We want to make sure our users can view metrics for their Aiven backing services so that our users can:

debug and respond to usage and service performance changes
understand the operational characteristics of their applications and services
make better capacity planning and budgeting decisions

Aiven has service integrations which add extra functionality to an Aiven service. Service integrations are useful for:

shipping logs to an Elasticsearch/Rsyslog
sending metrics to Datadog
sending metrics to Aiven Postgres/InfluxDB
exposing metrics in Prometheus exposition format

We currently run Prometheus for monitoring the platform, using the Prometheus BOSH release and have confidence and experience using it.

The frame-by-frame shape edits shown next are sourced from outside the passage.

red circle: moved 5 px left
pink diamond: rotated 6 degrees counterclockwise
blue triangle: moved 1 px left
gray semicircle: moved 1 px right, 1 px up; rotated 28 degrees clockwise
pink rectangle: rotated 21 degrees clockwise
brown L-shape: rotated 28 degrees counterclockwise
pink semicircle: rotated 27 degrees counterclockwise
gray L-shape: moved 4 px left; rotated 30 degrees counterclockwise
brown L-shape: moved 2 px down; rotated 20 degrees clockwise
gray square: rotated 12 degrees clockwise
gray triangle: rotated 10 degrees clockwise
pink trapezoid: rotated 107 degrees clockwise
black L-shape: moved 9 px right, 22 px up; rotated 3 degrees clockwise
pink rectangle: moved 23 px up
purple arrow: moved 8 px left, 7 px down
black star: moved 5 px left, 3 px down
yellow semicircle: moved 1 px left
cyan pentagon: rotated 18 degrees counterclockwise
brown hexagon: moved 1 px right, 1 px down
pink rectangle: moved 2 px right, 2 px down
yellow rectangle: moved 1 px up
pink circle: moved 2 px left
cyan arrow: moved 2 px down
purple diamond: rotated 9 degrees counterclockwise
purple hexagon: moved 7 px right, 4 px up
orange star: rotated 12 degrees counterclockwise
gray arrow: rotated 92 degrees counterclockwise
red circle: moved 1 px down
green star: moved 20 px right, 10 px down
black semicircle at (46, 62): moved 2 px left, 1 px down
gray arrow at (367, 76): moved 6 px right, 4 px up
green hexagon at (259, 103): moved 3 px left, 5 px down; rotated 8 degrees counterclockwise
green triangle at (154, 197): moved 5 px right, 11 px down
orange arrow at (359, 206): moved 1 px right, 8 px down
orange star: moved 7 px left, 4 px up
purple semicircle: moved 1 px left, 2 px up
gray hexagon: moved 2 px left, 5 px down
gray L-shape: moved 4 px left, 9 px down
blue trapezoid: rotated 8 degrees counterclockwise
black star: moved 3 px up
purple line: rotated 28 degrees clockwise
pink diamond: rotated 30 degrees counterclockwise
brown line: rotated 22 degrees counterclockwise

We will need to think about Prometheus failover. If we load balance Prometheus without sticky sessions, the metrics Prometheus reports will be erratic, as different instances report different metrics.

Decision

We will use Prometheus to scrape Aiven-provided services.

We will deploy new Prometheus in the Cloud Foundry BOSH deployment using the Prometheus BOSH release. This will reduce blast radius - tenant usage of metrics will not affect our ability to operate and monitor the platform using Prometheus.

We will need to automate the following tasks:

Service discovery: make sure Prometheus has an updated list of Aiven services to scrape. We must colocate this automation with the Prometheus instance.
Service integration: make sure every eligible Aiven-provided service uses the Aiven service integration for Prometheus.

Initial implementation

In the initial implementation we deploy multiple instances of Prometheus for high availability.

There will be three services on the instance:

Prometheus
Caddy
Aiven service discovery

We use Gorouter for exposing Prometheus publicly.

We use Caddy for failover and for authentication. Caddy does automatic failover. This means that during regular operation, it proxies all traffic to a single instance, but when the usual instance is unreachable, Caddy will proxy the request to the colocated Prometheus.

The Aiven service discovery process will regularly query the Aiven API to keep an updated list of Aiven Elasticsearch services for which we want to receive metrics.

The Prometheus server instances will be configured with this list and retrieve metrics from the respective Aiven Elasticsearch service instances.

This architecture is temporary and we will review it when we look at how to expose the Prometheus API to all users.

Status

Accepted

Consequences

We will provide Prometheus as the datastore and interface for (a subset of) tenant metrics.

We will deploy additional stateful instances to our Cloud Foundry BOSH deployment.

We will maintain software to automate the integration of Aiven services and Prometheus.